Not two lengths away was a black brig squaring away to a parallel course. She was under whole topsails, but the fore topgallant-sail was going up and her port battery was manned—the crews in position and the black muzzles protruding from the open ports. There was no escape. They had left that brig three hundred miles to the north. How could she have pursued them, missed them, and waited for them here? It meant a détour and twenty knots of speed, which is beyond the power of sailing craft. It was a mystery equal to that of the western sun.

"I've got you under my guns, Swarth!" roared an officer through a trumpet. "Heave to or I'll give you a broadside!"

"My men are all crippled," answered the pale but self-contained Swarth, "and we cannot handle sail. If I round to the spars will go."

"Round to and let them go!"

"Down with the wheel, Angel!" said Swarth. "The game's up!"

Swarth was but partly right. The craft rolled her fore topmast out in three rolls, but the well-stayed jury mast remained in place.

Three hours later, moored to stanchions in the man-of-war's 'tween-deck by leg-irons, Swarth and his crew received a visit from the captain. He was a blunt and candid soul, and greeted Swarth pleasantly.

"I've called you all kinds of a damned scoundrel, Swarth," he said, "since I've hunted you; but I never called you a damned fool. What did you come back for? Did you think I couldn't put out the fire in the galley and mend my steering-gear?"

"Come back?" queried the pirate. "I don't know—how did you get ahead of us?"

"I didn't," chuckled the captain. "If you'd only known you could have sunk me. I'm bound to port now to get more powder and get you hanged. The fire threatened the magazine and we doused it. By the way, your wheel and binnacle are just what I need to replace mine, that you knocked endways with the same shot that hit the galley stove. So I took them out before scuttling your old tub. But where did you get that compass? The needle points south."

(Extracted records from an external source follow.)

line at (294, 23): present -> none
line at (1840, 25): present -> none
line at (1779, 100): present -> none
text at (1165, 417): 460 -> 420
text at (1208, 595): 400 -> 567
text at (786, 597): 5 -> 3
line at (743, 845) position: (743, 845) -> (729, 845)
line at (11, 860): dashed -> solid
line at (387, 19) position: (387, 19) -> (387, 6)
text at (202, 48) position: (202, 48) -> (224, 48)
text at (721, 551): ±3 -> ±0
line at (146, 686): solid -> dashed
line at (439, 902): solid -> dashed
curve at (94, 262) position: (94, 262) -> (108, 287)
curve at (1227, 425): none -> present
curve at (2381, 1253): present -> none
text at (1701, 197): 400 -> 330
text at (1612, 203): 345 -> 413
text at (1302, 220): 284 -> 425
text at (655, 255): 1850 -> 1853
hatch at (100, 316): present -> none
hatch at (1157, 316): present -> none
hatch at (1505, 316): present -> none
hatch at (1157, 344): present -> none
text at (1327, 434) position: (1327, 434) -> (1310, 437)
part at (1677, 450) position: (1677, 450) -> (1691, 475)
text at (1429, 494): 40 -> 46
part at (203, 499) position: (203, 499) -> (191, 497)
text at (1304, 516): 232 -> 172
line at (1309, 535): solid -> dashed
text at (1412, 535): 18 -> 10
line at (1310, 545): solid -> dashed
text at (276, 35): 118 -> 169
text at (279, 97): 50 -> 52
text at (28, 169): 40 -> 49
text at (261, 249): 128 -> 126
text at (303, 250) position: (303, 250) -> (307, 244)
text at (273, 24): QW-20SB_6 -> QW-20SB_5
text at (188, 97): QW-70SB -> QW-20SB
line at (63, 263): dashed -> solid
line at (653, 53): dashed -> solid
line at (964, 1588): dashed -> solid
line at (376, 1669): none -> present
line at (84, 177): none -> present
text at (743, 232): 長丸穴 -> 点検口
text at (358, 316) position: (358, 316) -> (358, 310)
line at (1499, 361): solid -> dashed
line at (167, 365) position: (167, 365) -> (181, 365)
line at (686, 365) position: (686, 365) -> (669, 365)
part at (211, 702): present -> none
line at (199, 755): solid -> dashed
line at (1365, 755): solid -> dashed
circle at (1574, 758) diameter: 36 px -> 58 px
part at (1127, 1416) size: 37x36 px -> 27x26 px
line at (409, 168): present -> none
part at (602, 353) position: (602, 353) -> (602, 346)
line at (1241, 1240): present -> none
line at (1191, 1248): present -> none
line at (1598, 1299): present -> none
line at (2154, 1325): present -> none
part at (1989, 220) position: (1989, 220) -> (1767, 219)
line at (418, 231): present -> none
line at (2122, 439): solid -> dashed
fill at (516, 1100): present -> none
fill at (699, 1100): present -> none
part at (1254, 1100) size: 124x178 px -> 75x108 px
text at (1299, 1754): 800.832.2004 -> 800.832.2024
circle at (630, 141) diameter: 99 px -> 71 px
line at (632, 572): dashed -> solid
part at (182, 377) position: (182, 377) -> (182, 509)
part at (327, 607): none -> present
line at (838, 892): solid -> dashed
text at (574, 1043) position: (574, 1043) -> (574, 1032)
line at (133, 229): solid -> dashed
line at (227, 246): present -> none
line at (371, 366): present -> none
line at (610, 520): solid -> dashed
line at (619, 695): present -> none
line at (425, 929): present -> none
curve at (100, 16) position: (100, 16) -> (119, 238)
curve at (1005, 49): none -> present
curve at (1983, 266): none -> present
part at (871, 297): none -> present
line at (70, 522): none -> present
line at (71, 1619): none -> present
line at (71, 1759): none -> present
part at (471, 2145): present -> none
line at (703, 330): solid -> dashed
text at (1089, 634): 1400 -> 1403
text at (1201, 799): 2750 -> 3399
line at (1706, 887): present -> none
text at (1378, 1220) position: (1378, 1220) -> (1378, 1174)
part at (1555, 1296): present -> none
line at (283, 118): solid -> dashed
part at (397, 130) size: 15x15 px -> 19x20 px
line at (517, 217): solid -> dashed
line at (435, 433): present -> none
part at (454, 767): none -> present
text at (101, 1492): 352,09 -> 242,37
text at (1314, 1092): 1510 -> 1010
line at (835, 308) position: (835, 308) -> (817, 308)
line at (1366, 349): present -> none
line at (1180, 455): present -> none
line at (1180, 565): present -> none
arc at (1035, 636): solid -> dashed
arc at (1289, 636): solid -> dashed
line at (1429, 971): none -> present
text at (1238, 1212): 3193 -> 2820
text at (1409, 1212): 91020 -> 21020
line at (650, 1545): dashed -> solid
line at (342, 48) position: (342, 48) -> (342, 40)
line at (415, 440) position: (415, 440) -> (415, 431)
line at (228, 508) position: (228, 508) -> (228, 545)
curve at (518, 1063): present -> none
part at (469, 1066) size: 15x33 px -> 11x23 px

"It does?" queried Swarth. "It never did with me—wait, yes, by Gawd. We steered due south by it, and fetched back here. That's why the sun rose in the west. But what—why, the lightning! It must have changed it—somehow!"

"Somehow, yes," repeated the captain, with a grin. "We figured it out before we scuttled her. That was a fine jury main rigging you put up—a coil of wire insulated by wood, around a magnet, with one end up above the coils and the other over the side. A little science is a dangerous thing, Swarth."